> [Data items]

BEGIN

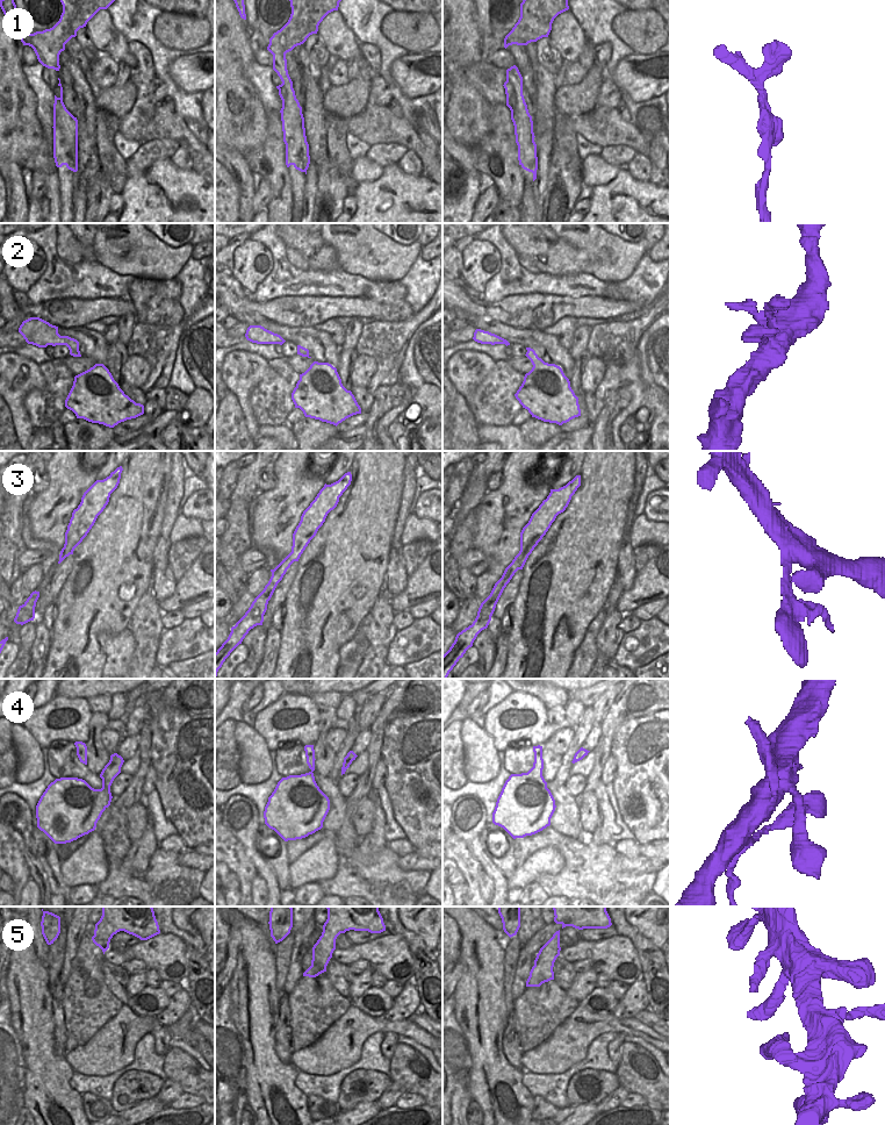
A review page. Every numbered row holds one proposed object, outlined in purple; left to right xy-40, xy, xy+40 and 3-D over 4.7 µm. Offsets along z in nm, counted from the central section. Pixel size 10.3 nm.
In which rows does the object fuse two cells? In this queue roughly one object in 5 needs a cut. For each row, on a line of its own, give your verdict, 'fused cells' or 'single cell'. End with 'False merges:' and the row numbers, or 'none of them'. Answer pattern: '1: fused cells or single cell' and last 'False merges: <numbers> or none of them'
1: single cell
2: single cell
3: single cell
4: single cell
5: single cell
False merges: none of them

END
BEGIN

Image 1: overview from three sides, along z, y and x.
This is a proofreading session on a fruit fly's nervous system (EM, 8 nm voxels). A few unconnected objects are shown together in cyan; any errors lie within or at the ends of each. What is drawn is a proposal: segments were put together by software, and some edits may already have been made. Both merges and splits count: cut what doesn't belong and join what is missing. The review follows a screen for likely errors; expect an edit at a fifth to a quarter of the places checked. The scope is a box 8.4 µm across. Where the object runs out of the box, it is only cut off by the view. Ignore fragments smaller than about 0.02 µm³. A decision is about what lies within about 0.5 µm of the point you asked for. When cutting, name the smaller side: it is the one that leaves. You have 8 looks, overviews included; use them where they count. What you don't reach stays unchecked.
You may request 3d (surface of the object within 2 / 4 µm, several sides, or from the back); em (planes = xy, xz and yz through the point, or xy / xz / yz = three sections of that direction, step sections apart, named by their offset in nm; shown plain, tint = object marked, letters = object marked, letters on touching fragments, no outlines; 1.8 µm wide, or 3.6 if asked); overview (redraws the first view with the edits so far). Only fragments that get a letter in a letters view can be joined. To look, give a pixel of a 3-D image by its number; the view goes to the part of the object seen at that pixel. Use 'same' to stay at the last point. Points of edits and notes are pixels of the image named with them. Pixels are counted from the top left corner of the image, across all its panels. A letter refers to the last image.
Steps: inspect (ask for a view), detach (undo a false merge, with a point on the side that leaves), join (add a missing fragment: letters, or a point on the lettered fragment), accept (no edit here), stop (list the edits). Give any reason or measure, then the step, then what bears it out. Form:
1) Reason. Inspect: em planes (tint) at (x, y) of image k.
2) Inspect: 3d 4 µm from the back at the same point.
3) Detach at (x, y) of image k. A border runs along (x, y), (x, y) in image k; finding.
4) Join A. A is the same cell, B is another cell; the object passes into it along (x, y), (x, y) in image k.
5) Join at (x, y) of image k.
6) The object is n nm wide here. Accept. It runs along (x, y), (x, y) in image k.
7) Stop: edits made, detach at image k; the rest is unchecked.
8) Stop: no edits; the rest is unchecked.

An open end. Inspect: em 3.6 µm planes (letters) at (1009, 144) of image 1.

END

> [INSTRUCTIONS FOR THE TASK]
Go over the data above and copy every line that has the word "along" in it.

> [EXERCISE RESPONSE]
A review page. Every numbered row holds one proposed object, outlined in purple; left to right xy-40, xy, xy+40 and 3-D over 4.7 µm. Offsets along z in nm, counted from the central section. Pixel size 10.3 nm.
Image 1: overview from three sides, along z, y and x.
3) Detach at (x, y) of image k. A border runs along (x, y), (x, y) in image k; finding.
4) Join A. A is the same cell, B is another cell; the object passes into it along (x, y), (x, y) in image k.
6) The object is n nm wide here. Accept. It runs along (x, y), (x, y) in image k.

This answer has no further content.